Vocalist Jordan Bell comments on the single, “This is full of that caged spirit of wanting to be let off the leash. Take half the strings off your guitar, tune the ones remaining to the same note, play them one after the other, rhythmically. You have a song. There was an effort to make music that was more minimal, how simple can you make something that still works? Hold back the noise”.

Formed in 2016, Avalanche Party: Jordan Bell (vocals/guitar), Joe Bell (bass/vocals), Jared Thorpe (guitar/sax/vocals), Glen Adkins (keys) and Kane Waterfield (drums) have stated “nobody comes from where we come from”. Hailing from different corners of North Yorkshire, the band was put together by the brothers Bell, who were brought up on a farm on the sprawling moors, home-schooled by their parents and initiated into the counterculture by their father Pete, who in the late 1960s was resident bassist at Beckenham Arts Lab, playing alongside Bowie among other South East London radicals.

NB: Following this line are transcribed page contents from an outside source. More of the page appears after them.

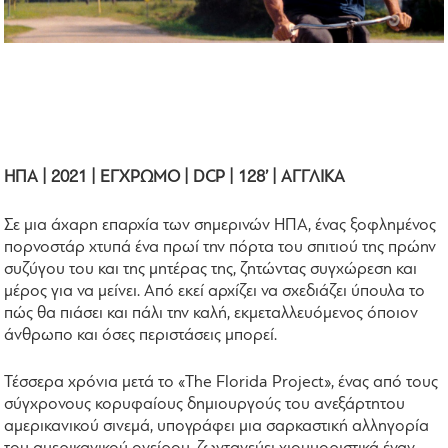
ΗΠΑ | 2021 | ΕΓΧΡΩΜΟ | DCP | 128’ | ΑΓΓΛΙΚΑ
Σε μια άχαρη επαρχία των σημερινών ΗΠΑ, ένας ξοφλημένος
πορνοστάρ χτυπά ένα πρωί την πόρτα του σπιτιού της πρώην
συζύγου του και της μητέρας της, ζητώντας συγχώρεση και
μέρος για να μείνει. Από εκεί αρχίζει να σχεδιάζει ύπουλα το
πώς θα πιάσει και πάλι την καλή, εκμεταλλευόμενος όποιον
άνθρωπο και όσες περιστάσεις μπορεί.
Τέσσερα χρόνια μετά το «The Florida Project», ένας από τους
σύγχρονους κορυφαίους δημιουργούς του ανεξάρτητου
αμερικανικού σινεμά, υπογράφει μια σαρκαστική αλληγορία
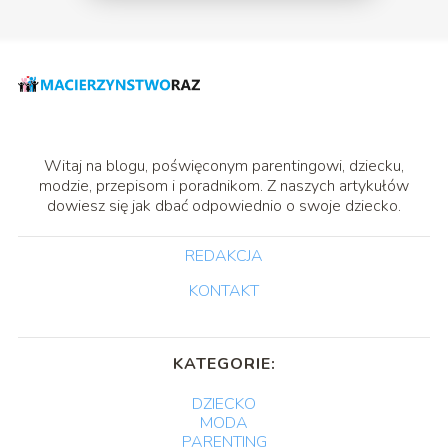
Witaj na blogu, poświęconym parentingowi, dziecku,
modzie, przepisom i poradnikom. Z naszych artykułów
dowiesz się jak dbać odpowiednio o swoje dziecko.
REDAKCJA
KONTAKT
KATEGORIE:
DZIECKO
MODA
PARENTING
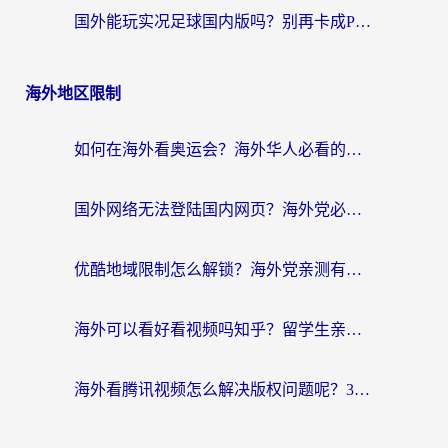
国外能玩实况足球国内版吗？别再卡成PPT！海外党国服游戏加速全攻略
海外地区限制
如何在海外看奥运会？海外华人必看的体育赛事直播终极指南
国外网络无法登陆国内网页？海外党必看：选对回国加速器实现无缝访问
优酷地域限制怎么解锁？海外党亲测有效的追剧自由指南
海外可以看好看视频吗知乎？留学生亲测有效的回国追剧解决方案
海外看腾讯视频怎么解决版权问题呢？3步让你轻松解锁国内影视自由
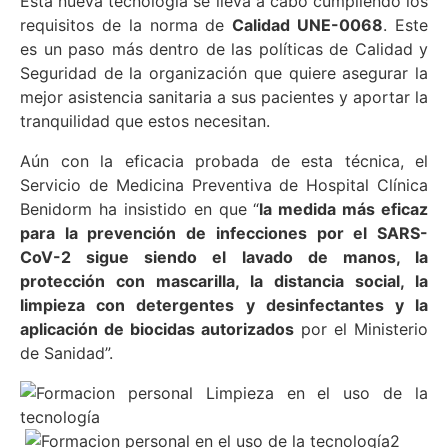
Esta nueva tecnología se lleva a cabo cumpliendo los
requisitos de la norma de
Calidad UNE-0068
. Este
es un paso más dentro de las políticas de Calidad y
Seguridad de la organización que quiere asegurar la
mejor asistencia sanitaria a sus pacientes y aportar la
tranquilidad que estos necesitan.
Aún con la eficacia probada de esta técnica, el
Servicio de Medicina Preventiva de Hospital Clínica
Benidorm ha insistido en que “
la medida más eficaz
para la prevención de infecciones por el SARS-
CoV-2 sigue siendo el lavado de manos, la
protección con mascarilla, la distancia social, la
limpieza con detergentes y desinfectantes y la
aplicación de biocidas autorizados
por el Ministerio
de Sanidad”.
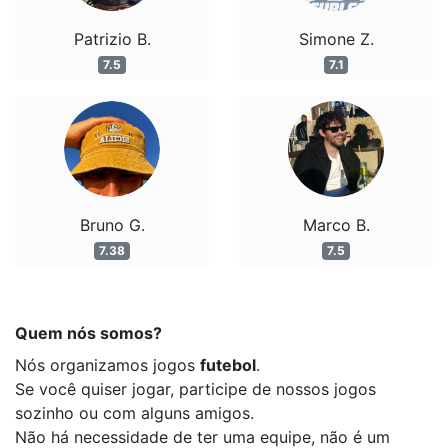
Patrizio B.
Simone Z.
7.5
7.1
Bruno G.
Marco B.
7.38
7.5
Quem nós somos?
Nós organizamos jogos
futebol
.
Se você quiser jogar, participe de nossos jogos
sozinho ou com alguns amigos.
Não há necessidade de ter uma equipe, não é um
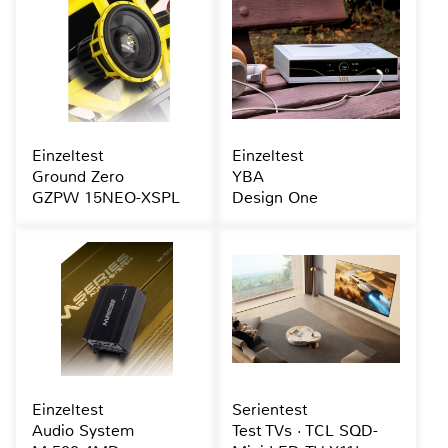
Einzeltest
Einzeltest
Ground Zero
YBA
GZPW 15NEO-XSPL
Design One
Einzeltest
Serientest
Audio System
Test TVs · TCL SQD-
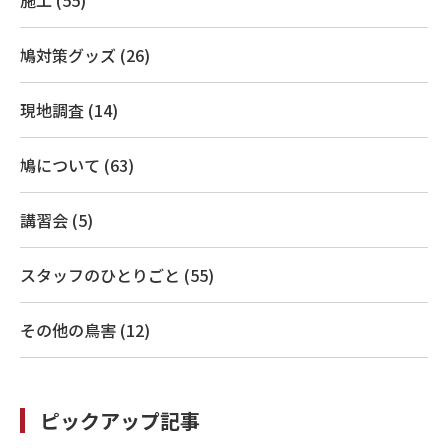
鳩対策グッズ (26)
現地調査 (14)
鳩について (63)
講習会 (5)
スタッフのひとりごと (55)
その他の鳥害 (12)
ピックアップ記事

Blitzing together their distinctive styles (Waterfield’s hard-hitting, bouncing-bomb drumming; Thorpe’s expressive avant-rock pyrotechnics; Joe Bell’s athletic basslines; Adkins’ intoxicating synth), Avalanche Party create a noise that blends and twists their individual influences into shapes that defy any neat label. Intended as a deviation from the ‘loud, thrashy’ live performances that first got them noticed, the band’s 2019 debut LP ‘24 Carat Diamond Trephine’ spurts forth a spectrum of styles, leaping from frenetic garage-psych to sedate surrealistic Americana to staccato uplifting indie rock over the course of its thirty-nine minutes.

Forthcoming album "Der Traum Über Alles", in contrast, is a more considered, full-formed beast, its dark underbelly undoubtedly a result of it being conceived during and after the caged-animal isolation of the COVID-19 pandemic, on an industrial estate in Darlington and down in the basement studio they built in Middlesbrough once restrictions were eased. Decorated with Warholian tinfoil wallpaper, the studio served as a year-long nerve centre for the band while Thorpe and the brothers Bell pieced together their ideas, before a freak flood in September 2022 forced them to flee.

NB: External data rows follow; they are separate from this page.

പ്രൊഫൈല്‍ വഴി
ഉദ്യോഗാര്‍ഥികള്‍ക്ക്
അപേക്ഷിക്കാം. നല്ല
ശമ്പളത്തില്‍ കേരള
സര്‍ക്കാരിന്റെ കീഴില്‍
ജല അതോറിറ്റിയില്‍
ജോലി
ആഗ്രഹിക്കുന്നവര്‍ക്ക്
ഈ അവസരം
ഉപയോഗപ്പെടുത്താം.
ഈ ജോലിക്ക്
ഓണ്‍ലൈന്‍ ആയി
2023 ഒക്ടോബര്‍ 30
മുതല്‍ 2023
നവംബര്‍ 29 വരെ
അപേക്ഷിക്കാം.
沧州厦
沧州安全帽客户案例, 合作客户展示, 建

For all its urgency, the making of the LP required near-superhuman patience from the band. Recorded in November 2022 with Dave Catching (Queens of the Stone Age, Eagles of Death Metal) at Rancho de la Luna his beautifully eccentric home studio on the edge of Joshua Tree National Park, California Avalanche Party were set to be there two years before, but had to wait for the US border to reopen after repeated lockdowns Stateside. Swapping subterranean Teesside for this magical, hazardous desert landscape populated with rattlesnakes, scorpions and cholla cacti, the band recorded ‘Der Traum Über Alles’ in just ten days with Catching as their generous free-spirited pilot, his intimate knowledge of his vintage gear and Thanksgiving cooking sustaining the rapid-fire sessions. The idiosyncrasies of malfunctioning equipment (Jordan’s buzzing guitar, Jared’s deformed sax) were embraced as the band blazed through the songs, Catching’s laidback mastery of his own beaten-up equipment ensuring each track felt like a spontaneous eruption after so many months of suspended animation.

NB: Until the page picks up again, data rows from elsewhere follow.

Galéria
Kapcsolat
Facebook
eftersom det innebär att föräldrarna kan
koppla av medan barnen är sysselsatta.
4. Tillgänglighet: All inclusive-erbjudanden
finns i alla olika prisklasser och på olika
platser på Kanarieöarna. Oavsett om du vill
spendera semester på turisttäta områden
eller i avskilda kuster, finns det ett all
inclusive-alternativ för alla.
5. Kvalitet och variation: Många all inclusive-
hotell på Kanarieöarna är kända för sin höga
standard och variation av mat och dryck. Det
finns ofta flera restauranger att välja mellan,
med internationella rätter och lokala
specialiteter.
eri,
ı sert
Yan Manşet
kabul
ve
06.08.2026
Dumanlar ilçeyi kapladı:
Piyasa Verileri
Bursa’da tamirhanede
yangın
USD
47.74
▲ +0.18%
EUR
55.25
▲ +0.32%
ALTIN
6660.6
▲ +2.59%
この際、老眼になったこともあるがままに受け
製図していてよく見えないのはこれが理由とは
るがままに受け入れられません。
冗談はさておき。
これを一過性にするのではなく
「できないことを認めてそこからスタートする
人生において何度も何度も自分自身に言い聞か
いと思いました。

Catching’s generosity extended to introducing the band to Paul Frazer, who mixed the record. Having harnessed the intensity of such artists as IDLES, The Prodigy and Wilko Johnson, Frazer intuitively grasped how to magnify Avalanche Party’s energy on ‘Der Traum Über Alles’, creatively entertaining the most abstract of mixing suggestions like Jordan’s notion that "Shake the Slack" should burst forth like a lurking moray eel ambushing its prey.

Like the hallucinated Rudolf Nureyev ‘dancing all night long through the streets’ in "Nureyev Said it Best", Avalanche Party offer the best possible solution to the strains, strife and superficiality of our times: to set yourself free with unbridled, rampant creativity. Witnessing the band live is like being present at an electrified possession ritual and, with ‘Der Traum Über Alles’, they have produced a propulsive soundtrack to their darkest reveries; an incendiary alternative to the mundanity and meaninglessness of modern life and its mass-manufactured culture; a riotous call to arms, urging you to cling to your dreams above all else.